## What you have to do:
State how many lines in this listing include the word "during", and nothing else.

## Supplied records:
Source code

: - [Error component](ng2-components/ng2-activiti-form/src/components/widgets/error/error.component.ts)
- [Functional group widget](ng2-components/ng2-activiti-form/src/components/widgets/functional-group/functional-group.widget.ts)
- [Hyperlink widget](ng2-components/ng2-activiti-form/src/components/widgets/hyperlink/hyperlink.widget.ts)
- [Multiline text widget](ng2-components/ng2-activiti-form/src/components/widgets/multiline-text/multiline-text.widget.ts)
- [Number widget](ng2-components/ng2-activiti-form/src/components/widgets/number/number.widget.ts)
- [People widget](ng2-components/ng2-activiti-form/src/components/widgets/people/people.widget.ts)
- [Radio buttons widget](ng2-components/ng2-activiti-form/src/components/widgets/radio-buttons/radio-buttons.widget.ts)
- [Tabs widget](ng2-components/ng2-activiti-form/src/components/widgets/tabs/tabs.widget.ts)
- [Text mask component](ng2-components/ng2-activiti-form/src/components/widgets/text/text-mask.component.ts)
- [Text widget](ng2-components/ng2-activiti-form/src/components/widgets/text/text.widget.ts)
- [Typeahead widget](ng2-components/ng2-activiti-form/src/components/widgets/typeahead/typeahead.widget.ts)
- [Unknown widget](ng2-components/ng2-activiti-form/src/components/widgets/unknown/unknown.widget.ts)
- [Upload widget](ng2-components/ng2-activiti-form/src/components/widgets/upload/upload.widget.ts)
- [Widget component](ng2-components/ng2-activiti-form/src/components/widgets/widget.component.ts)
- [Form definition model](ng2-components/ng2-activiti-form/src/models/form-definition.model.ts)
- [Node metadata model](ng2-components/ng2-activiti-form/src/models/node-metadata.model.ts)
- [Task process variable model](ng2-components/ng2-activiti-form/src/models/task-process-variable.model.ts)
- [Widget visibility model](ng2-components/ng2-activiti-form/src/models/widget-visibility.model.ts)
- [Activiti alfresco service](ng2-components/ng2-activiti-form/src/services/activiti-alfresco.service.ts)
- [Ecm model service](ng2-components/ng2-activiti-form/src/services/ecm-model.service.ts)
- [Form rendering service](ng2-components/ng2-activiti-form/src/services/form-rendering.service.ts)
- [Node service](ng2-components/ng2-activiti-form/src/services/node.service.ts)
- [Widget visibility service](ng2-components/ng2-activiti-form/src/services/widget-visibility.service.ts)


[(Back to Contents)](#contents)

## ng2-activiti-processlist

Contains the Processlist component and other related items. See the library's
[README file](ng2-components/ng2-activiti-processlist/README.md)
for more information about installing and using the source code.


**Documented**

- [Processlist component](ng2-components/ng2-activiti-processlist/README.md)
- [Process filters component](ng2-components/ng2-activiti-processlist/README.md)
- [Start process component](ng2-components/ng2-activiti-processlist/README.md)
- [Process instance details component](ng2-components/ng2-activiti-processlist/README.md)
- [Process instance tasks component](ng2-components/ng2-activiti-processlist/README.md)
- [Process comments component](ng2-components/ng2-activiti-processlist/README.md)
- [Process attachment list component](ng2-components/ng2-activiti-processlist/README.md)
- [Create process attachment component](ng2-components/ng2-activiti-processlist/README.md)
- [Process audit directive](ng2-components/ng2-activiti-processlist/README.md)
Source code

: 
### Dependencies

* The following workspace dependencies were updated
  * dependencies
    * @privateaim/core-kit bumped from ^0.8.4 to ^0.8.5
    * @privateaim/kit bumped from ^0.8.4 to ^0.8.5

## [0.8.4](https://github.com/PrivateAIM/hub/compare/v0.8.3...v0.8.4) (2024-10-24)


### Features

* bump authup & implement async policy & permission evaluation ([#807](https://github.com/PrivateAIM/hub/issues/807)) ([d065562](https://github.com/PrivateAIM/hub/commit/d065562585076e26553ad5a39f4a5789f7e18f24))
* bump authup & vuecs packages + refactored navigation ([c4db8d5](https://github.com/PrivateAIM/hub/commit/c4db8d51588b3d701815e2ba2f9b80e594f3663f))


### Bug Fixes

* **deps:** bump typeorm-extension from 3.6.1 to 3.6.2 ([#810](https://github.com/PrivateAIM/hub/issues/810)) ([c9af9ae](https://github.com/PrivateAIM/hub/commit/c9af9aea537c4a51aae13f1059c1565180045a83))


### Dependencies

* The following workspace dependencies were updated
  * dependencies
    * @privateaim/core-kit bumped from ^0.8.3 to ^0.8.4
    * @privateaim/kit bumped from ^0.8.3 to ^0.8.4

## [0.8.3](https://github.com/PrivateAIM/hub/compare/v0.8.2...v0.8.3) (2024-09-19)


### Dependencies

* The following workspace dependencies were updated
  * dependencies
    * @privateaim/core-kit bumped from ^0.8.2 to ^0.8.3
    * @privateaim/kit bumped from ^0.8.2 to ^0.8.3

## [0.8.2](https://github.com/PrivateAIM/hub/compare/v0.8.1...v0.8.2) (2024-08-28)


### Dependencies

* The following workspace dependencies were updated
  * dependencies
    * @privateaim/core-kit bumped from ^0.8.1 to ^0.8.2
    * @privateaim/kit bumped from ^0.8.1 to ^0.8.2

==

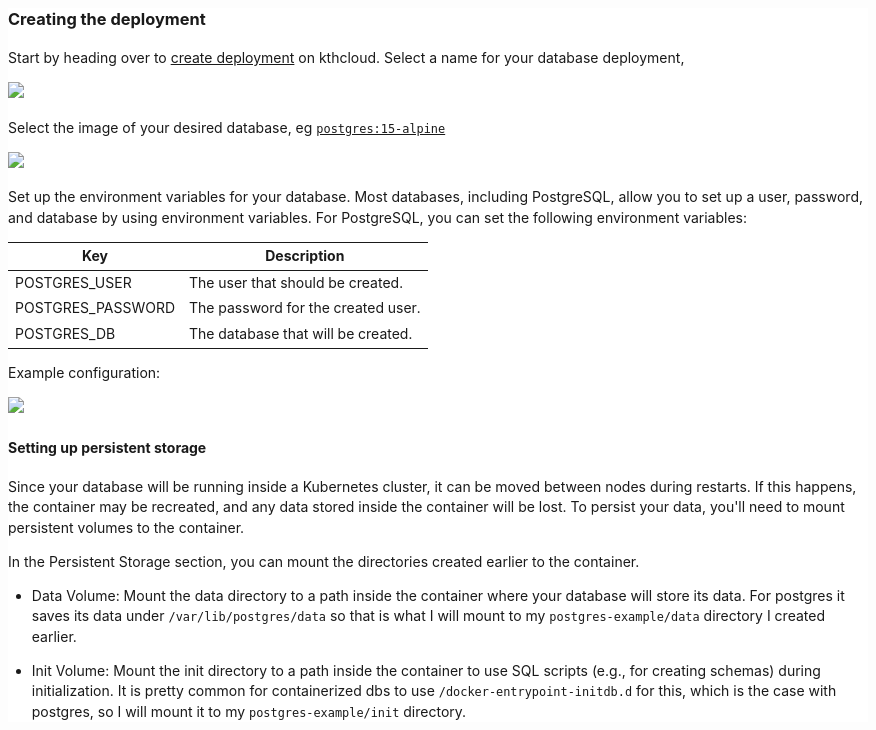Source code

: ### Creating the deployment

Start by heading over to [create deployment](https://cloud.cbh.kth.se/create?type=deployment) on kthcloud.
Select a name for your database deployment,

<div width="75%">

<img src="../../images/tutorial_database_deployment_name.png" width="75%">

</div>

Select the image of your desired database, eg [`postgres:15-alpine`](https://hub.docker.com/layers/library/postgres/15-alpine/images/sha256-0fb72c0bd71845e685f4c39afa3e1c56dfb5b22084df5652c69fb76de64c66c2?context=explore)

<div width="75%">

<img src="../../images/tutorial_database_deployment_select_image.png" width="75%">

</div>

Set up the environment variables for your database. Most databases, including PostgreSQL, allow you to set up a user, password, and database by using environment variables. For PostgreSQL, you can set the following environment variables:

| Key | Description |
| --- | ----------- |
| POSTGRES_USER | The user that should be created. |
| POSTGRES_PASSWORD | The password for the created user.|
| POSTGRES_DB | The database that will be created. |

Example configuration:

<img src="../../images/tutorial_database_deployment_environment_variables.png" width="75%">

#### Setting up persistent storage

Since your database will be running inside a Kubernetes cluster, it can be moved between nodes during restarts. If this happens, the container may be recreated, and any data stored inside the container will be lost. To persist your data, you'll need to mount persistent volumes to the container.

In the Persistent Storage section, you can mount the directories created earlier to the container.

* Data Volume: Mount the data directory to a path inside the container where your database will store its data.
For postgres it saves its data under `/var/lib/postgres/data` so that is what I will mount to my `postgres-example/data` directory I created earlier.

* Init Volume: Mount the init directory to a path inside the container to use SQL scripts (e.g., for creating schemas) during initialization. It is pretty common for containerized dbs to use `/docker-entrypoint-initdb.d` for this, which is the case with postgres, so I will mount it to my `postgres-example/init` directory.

---

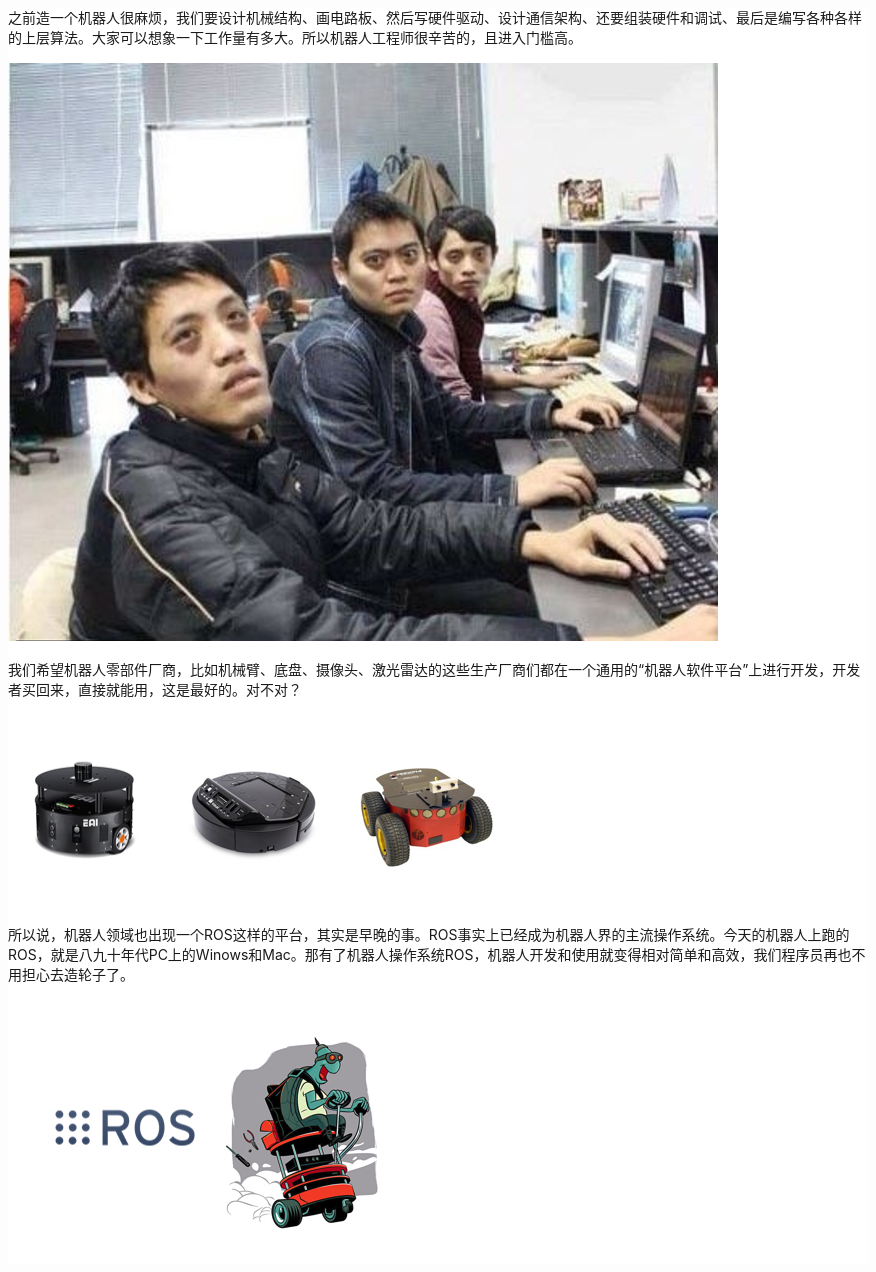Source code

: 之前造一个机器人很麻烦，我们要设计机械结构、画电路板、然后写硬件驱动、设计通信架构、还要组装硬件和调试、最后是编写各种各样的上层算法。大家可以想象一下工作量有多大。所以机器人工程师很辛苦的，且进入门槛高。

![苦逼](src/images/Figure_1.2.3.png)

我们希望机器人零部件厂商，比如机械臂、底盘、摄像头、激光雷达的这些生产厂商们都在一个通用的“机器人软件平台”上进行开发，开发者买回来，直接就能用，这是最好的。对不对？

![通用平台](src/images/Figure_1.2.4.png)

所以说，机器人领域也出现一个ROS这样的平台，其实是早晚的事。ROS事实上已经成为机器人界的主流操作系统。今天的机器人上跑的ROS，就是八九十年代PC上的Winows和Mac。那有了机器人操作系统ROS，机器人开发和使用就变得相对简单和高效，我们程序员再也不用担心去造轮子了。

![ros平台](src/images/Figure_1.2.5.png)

## Response to the exercise:
2